Eliminate Distractions

  • Earplugs. If there’s one micro-sized piece of gear our team swears by, it’s ear plugs. You may have first discovered the merits of earplugs to live peacefully with your snoring college roommate, but earplugs can be just as useful when sleeping outside. Corded earplugs will prevent them from getting lost as easily. The only downside to plugs is missing out on the night sounds of the outdoors.

  • Eye mask. Sometimes you’re right on schedule with the setting and rising sun, but other times you’re too far up or down a hemisphere or there’s other light pollution that’s keeping you up. An eye mask can gently guard you from the light. If you don’t have one, use your buff.

  • Avoid screens. This advice applies as much to sleeping at home as in the forest. The glow of the screen stimulates your brain and disturbs your natural rhythms as you wind down. If you’ve brought a phone, discipline yourself to turn your phone off for at least an hour before bedtime.

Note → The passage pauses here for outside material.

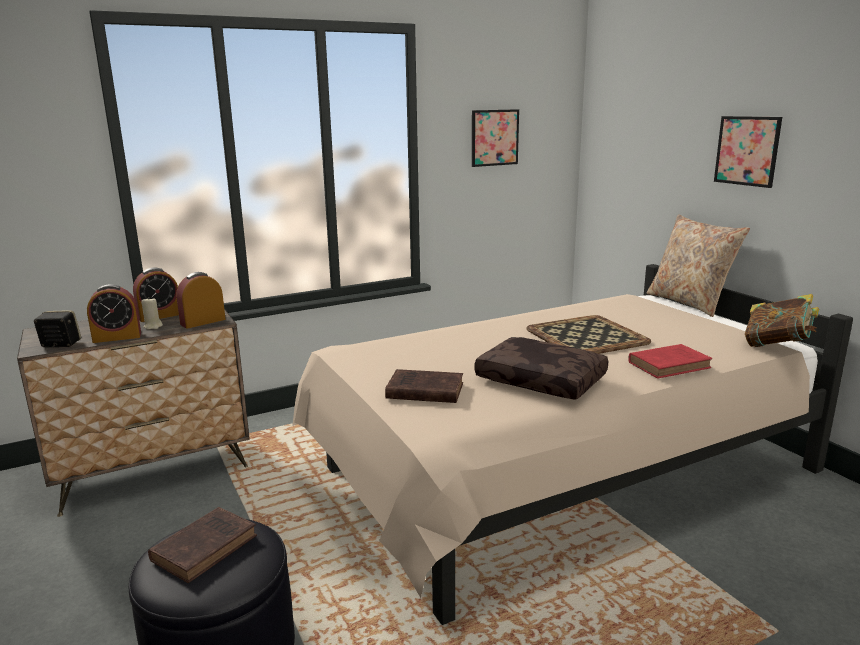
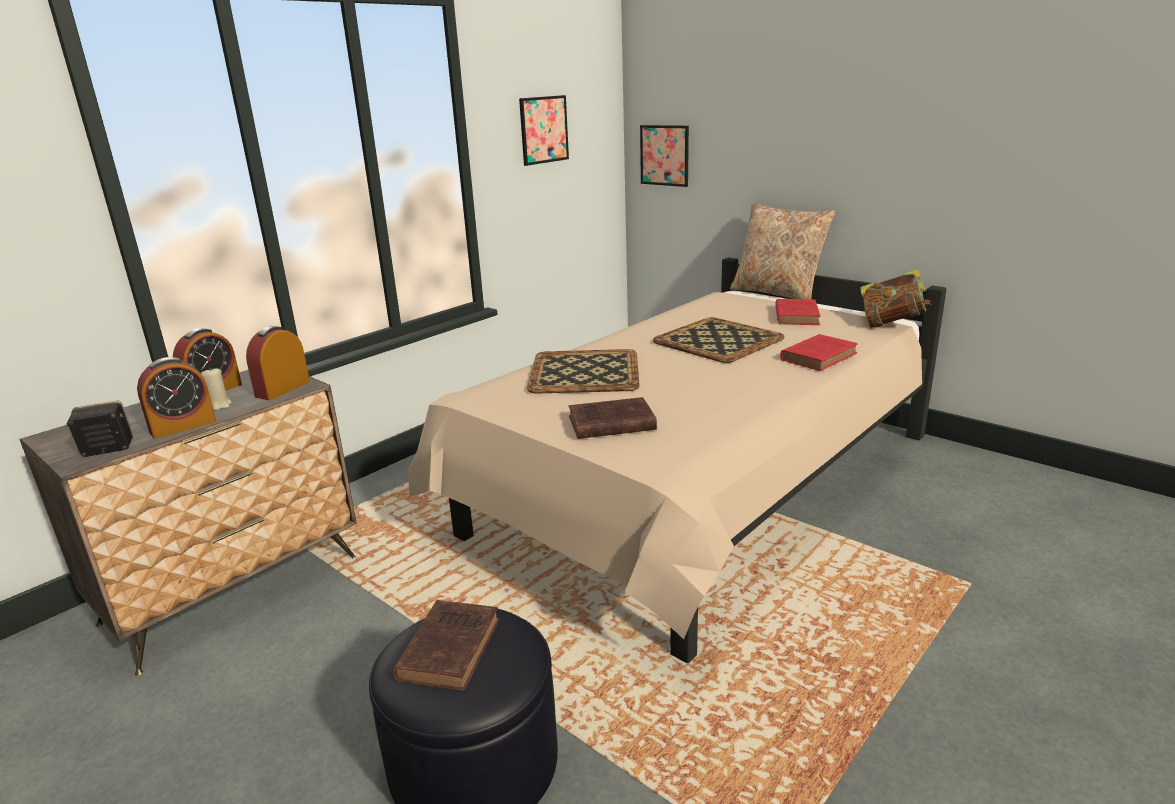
camera: 20 degrees left, 5 degrees up
brown pillow [475,337,608,400] -> none
picture [714,116,782,188] -> picture moved to [640,125,689,187]
none -> tray [527,349,640,393]
none -> red book [775,299,820,325]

Peace of Mind & Winding Down

  • Enjoy some tea. Enjoying a cup of warm tea is a soothing wind-down ritual with the added bonus of warming you up before bed. Choose a caffeine-free herbal tea such as chamomile or valerian, which can have a sedative effect. Other teas such as lavender and passion flower are known for calming you and reducing stress.

  • Have a nightcap. This is actually not recommended for great sleep. While alcohol can make you feel drowsy initially, it actually interferes with your sleep cycles and prevents you from the most restful sleep. However, we’re including it here because many of us find a sip from the flask around the fire with friends an enjoyable part of winding down at night. If you do enjoy this ritual, just remember to limit your intake and complement it with some water.

  • Lavender or other essential oils. Before going to bed you can use essential oils such as lavender, which is a natural sedative. Rub one drop between your palms, dot your temples, your wrists, and rub some on your pillow. Inhale deeply, and feel sleep come a little closer.

  • Reading or journaling. Pull out a good old-fashioned book or notebook for a little wind-down relaxation or introspection. If you know you’ll get sucked in, give yourself a time limit before light’s out. Use your headlamp (Light Pockets in our tents turn it into a pleasant tent lantern) rather than the glow of your phone. The light from a phone can interfere with your sleep/wake cycle.

  • Meditation. As you lay in the dark and anticipate tomorrow’s adventure, you may need a little extra relaxation. It can be helpful to practice deep breathing and mindful relaxation. One of our favorite methods is to start at your toes and focus your attention on tensing then releasing each body part from your toes, through your belly, out to your fingertips and lastly to the face. When you are completely relaxed, continue to deep breath your way into a deep and relaxing sleep.

Set Yourself Up for Sleep Success

With the right preparation, the moments at the end of the day as you bring your adventures to a close and anticipate the fun that awaits tomorrow can be some of the best. Our wish for all adventurers is to wake up tomorrow morning with the sun, refreshed, relaxed, energized, and ready to dive into another day full of possibilities.

Cheers to your next night of deep slumber, and the amazing day that follows!